Resumen de Workflow for bio-guided fractionation of antimicrobial polyphenols from ugni molinae leaves using mircofractionation and centrifugal partition chromatography: In vitro and in silico studies
Edgar Pastene, Matias Venegas, Katherine Fonseca Aravena, Apolinaria García, Felipe Zuñiga, Julio Alarcón, Nandis Fiallos, Girlenne Christiansen, Diana Correa, Luis Bustamante, Marcia Avello L
The misuse of antibiotics has led to high levels of drug-resistance in specific pathogens, promoting the search of molecules from different natural sources or the design of novel drug candidates.

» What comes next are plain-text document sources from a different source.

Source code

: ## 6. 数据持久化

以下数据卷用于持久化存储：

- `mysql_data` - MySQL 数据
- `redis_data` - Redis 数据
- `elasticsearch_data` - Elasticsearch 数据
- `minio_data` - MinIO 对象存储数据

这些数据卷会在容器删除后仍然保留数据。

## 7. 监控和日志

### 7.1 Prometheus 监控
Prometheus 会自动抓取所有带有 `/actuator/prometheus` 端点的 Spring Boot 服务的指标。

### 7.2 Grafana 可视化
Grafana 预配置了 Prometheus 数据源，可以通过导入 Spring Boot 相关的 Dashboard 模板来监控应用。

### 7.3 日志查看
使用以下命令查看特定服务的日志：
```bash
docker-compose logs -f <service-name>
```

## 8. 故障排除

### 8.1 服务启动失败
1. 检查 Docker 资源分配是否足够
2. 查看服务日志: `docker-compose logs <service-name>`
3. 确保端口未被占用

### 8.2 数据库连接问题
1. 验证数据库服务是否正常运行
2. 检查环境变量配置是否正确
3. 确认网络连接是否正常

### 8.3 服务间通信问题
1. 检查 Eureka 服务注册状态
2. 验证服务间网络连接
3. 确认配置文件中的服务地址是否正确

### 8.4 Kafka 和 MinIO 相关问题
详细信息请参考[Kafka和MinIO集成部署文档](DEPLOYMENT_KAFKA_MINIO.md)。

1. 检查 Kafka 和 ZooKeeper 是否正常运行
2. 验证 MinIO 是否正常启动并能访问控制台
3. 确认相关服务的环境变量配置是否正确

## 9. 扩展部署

Medicinal and edible plants are a rich source of bioactive compounds, in particular those of polyphenol class. In the present work, we screen the antimicrobial properties of an aqueous extract prepared from the leaves of Ugni molinae (Turz) against a panel of pathogenic bacteria strains formed by Helicobacter pylori (ATCC 43504), Listeria monocytogenes (ATCC 7644), Staphylococcus aureus (ATCC 9144), Escherichia coli (ATCC 11775), and Salmonella enterica (ATCC 13076). Preliminary fast HPLC-micro fractionation allows the identification of potential urease inhibitors using high throughput urea-phenol microplate assay. Afterwards, preparative fractionation by Centrifugal Partition Chromatography (CPC) allow to select the specific bioactive fractions. A combination of antimicrobial tests, enzyme assays and molecular docking resulted in the identification by HPLC-MS/MS of two quercetin-O-(6´´-O-galloyl)-hexosides as the most dominant compounds in the active CPC-fractions. These bioactive compounds were quercetin-3-O-(6´´-O-galloyl)-b-galactopyranoside (hyperin 6”-gallate) and quercetin-3-O- b -D-(6´´-O-galloyl)- b -glucopyranoside (tellimoside). The molecular docking evaluation revealed that hyperin-6´´-gallate enter the binding site of urease and bind in through pi-cation, pi–pi, and H-bond interactions. In concordance with the in-silico assay, the CPC fraction containing this compound has the lowest values of IC50 for Jack bean (0.41 ± 0.08 µg/mL) and Helicobacter pylori (0.28 ± 0.08 µg/mL) ureases, respectively. Moreover, Label-Free Microscale Thermophoresis (MST) analysis suggest that this flavonoid forms a complex with urease, even inducing protein aggregation. In conclusion, Ugni molinae leaves has potent anti-urease flavonoids that can contribute to significantly reduce the acclimation of H. pylori in the acidic environmental of gastric mucosa.